===== Data excerpts =====

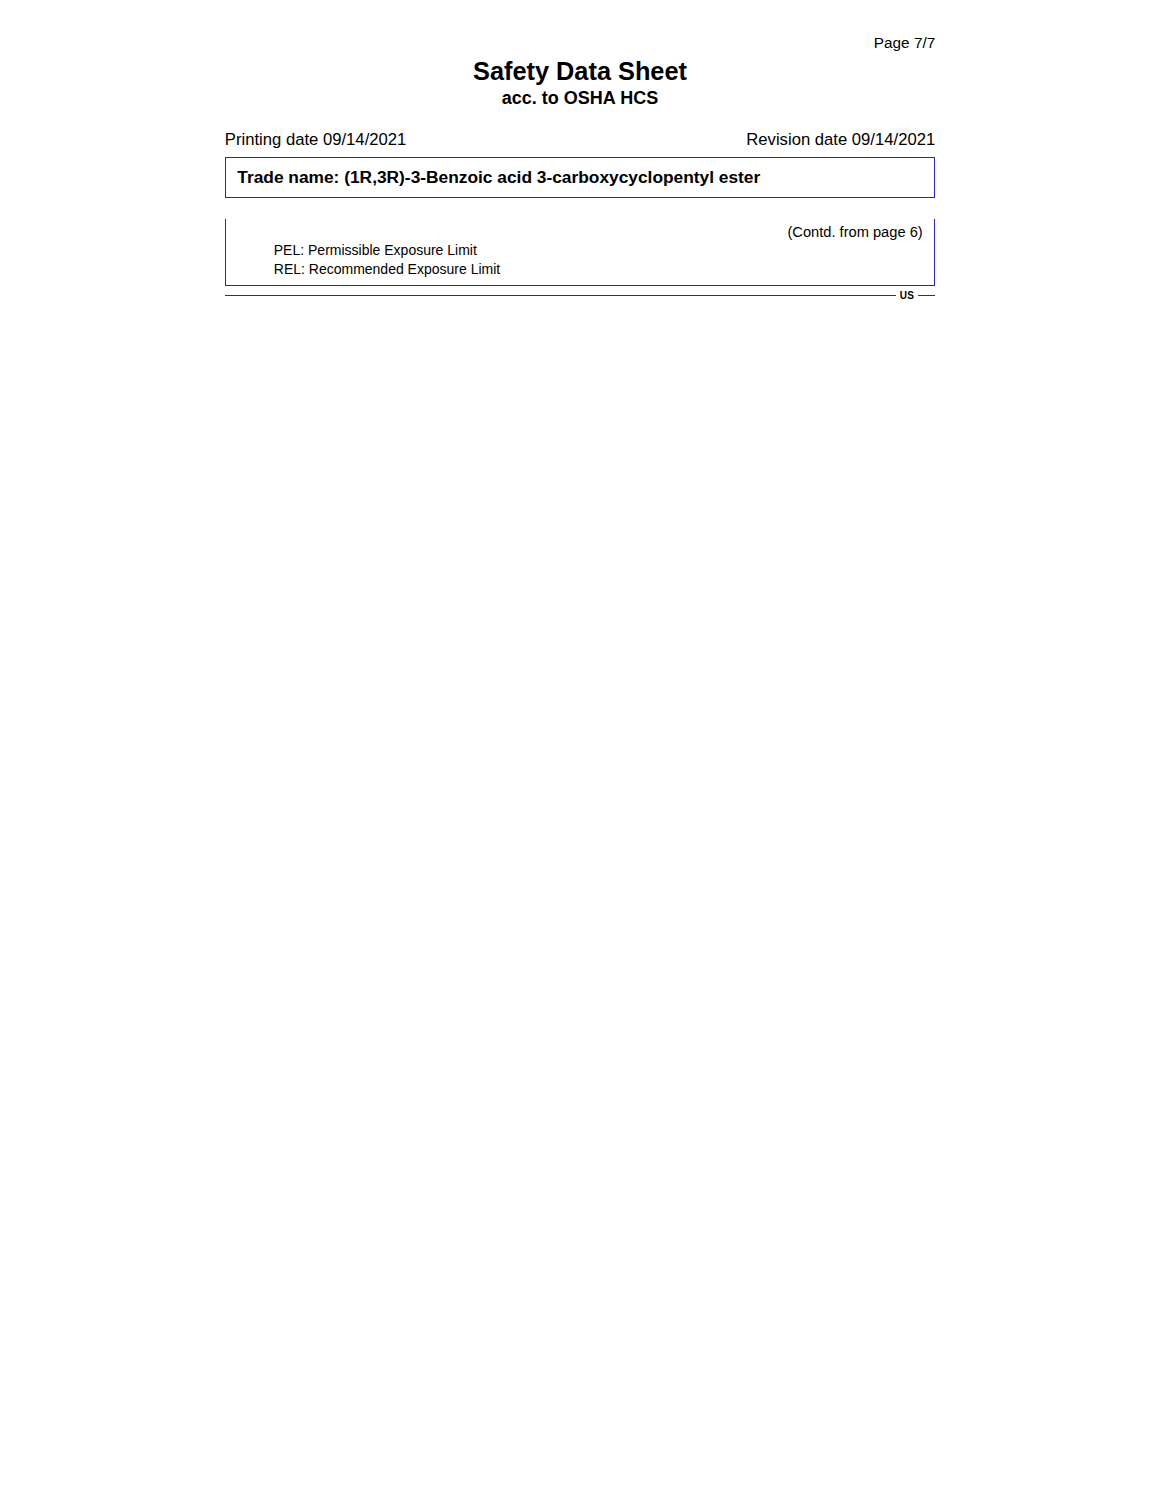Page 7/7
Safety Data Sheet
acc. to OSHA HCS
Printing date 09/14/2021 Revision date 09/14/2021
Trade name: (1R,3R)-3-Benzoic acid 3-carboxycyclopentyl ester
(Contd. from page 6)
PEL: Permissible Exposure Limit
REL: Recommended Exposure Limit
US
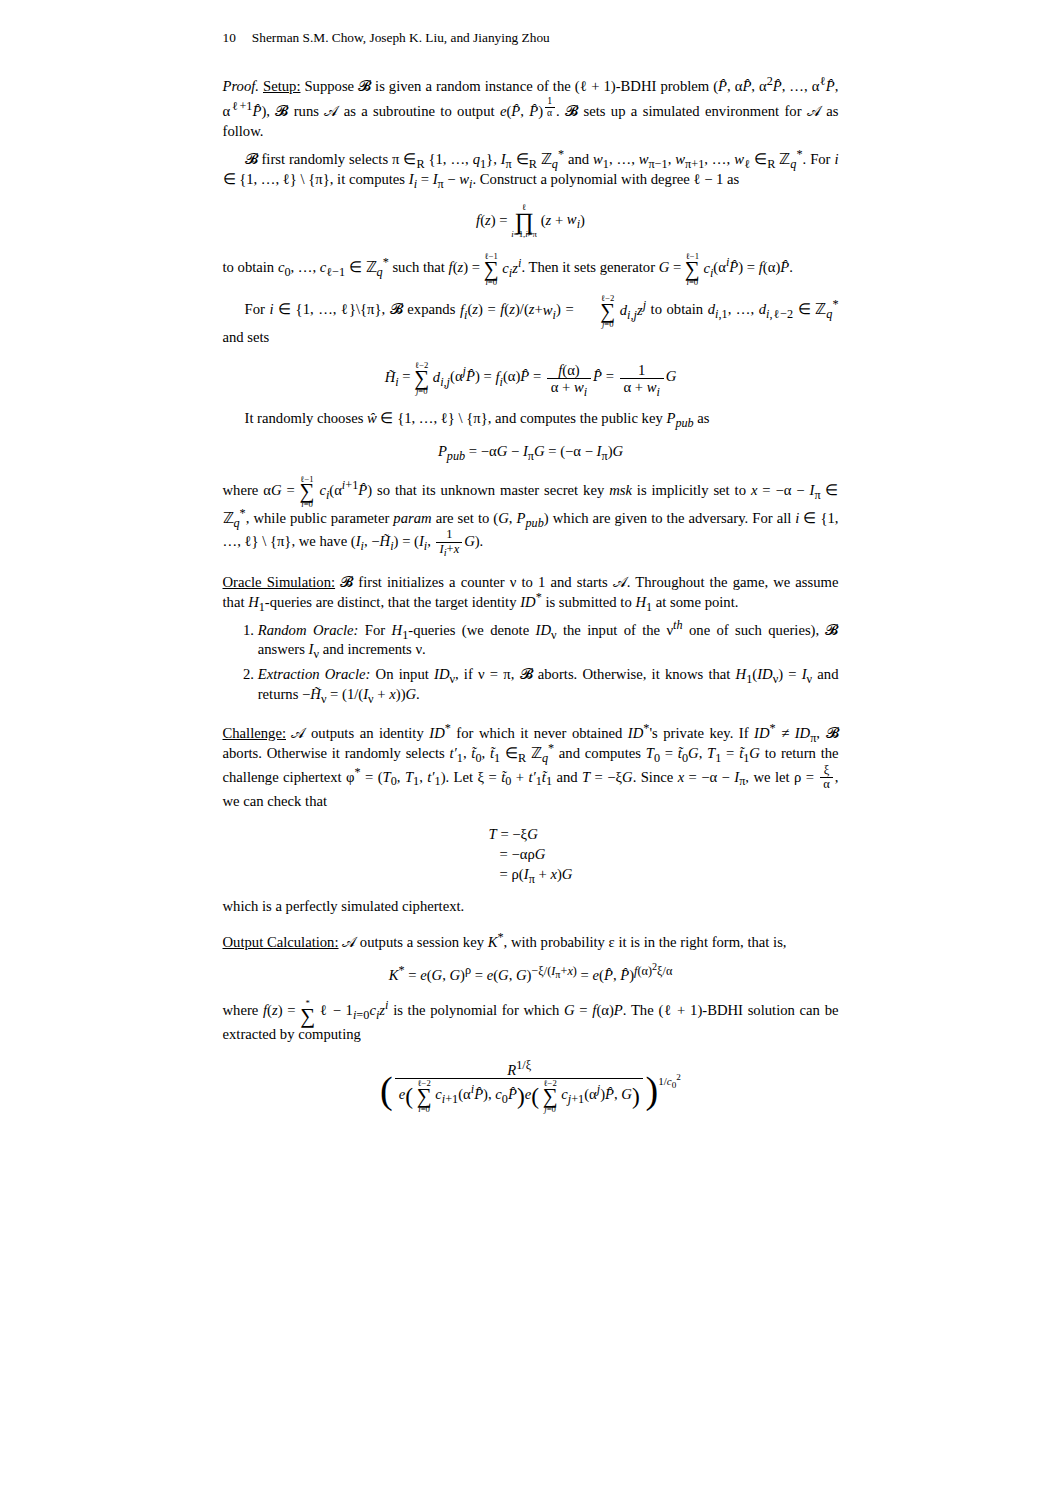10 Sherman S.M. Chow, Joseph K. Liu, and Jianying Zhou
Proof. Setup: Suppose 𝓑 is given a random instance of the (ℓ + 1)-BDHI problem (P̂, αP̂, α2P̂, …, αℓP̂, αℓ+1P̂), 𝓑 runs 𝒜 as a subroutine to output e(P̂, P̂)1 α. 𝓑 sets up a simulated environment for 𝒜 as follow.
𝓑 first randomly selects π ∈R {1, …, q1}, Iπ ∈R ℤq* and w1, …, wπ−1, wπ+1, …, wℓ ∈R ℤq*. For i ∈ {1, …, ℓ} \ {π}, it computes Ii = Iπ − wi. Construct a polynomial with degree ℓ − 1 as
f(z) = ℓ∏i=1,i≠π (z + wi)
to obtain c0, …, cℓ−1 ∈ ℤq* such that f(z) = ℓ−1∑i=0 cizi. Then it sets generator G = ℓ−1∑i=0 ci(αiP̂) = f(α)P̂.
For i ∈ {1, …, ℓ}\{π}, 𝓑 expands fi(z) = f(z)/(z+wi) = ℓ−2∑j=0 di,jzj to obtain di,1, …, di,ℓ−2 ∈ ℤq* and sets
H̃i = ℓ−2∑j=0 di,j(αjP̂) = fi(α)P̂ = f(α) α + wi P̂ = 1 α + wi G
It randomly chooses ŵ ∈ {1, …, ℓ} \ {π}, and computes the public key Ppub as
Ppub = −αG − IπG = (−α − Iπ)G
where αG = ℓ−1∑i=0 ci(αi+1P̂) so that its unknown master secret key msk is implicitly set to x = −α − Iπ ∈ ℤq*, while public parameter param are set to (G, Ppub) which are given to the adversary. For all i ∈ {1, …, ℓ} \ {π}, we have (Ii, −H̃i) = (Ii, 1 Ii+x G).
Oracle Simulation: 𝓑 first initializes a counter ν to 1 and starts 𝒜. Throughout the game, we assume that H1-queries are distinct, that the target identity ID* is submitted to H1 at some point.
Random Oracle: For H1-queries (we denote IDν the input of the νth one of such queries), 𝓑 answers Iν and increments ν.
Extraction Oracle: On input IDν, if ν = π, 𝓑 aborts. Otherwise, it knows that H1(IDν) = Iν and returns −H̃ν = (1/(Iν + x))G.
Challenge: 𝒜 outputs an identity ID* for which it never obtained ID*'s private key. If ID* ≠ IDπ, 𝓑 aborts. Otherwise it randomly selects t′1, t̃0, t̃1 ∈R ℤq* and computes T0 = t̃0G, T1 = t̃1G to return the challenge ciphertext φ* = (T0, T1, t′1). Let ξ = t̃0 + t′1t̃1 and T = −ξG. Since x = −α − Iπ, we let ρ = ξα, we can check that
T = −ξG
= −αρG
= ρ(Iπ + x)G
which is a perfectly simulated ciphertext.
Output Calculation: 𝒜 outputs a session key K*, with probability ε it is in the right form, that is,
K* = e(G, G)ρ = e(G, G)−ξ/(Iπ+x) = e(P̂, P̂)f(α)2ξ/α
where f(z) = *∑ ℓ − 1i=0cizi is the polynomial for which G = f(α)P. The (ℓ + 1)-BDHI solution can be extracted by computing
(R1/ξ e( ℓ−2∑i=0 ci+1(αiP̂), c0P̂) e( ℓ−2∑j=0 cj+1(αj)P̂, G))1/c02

=====

» Exercise instructions: Return all lines of the material that have "public" in them.

» Response area:
It randomly chooses ŵ ∈ {1, …, ℓ} \ {π}, and computes the public key Ppub as
where αG = ℓ−1∑i=0 ci(αi+1P̂) so that its unknown master secret key msk is implicitly set to x = −α − Iπ ∈ ℤq*, while public parameter param are set to (G, Ppub) which are given to the adversary. For all i ∈ {1, …, ℓ} \ {π}, we have (Ii, −H̃i) = (Ii, 1 Ii+x G).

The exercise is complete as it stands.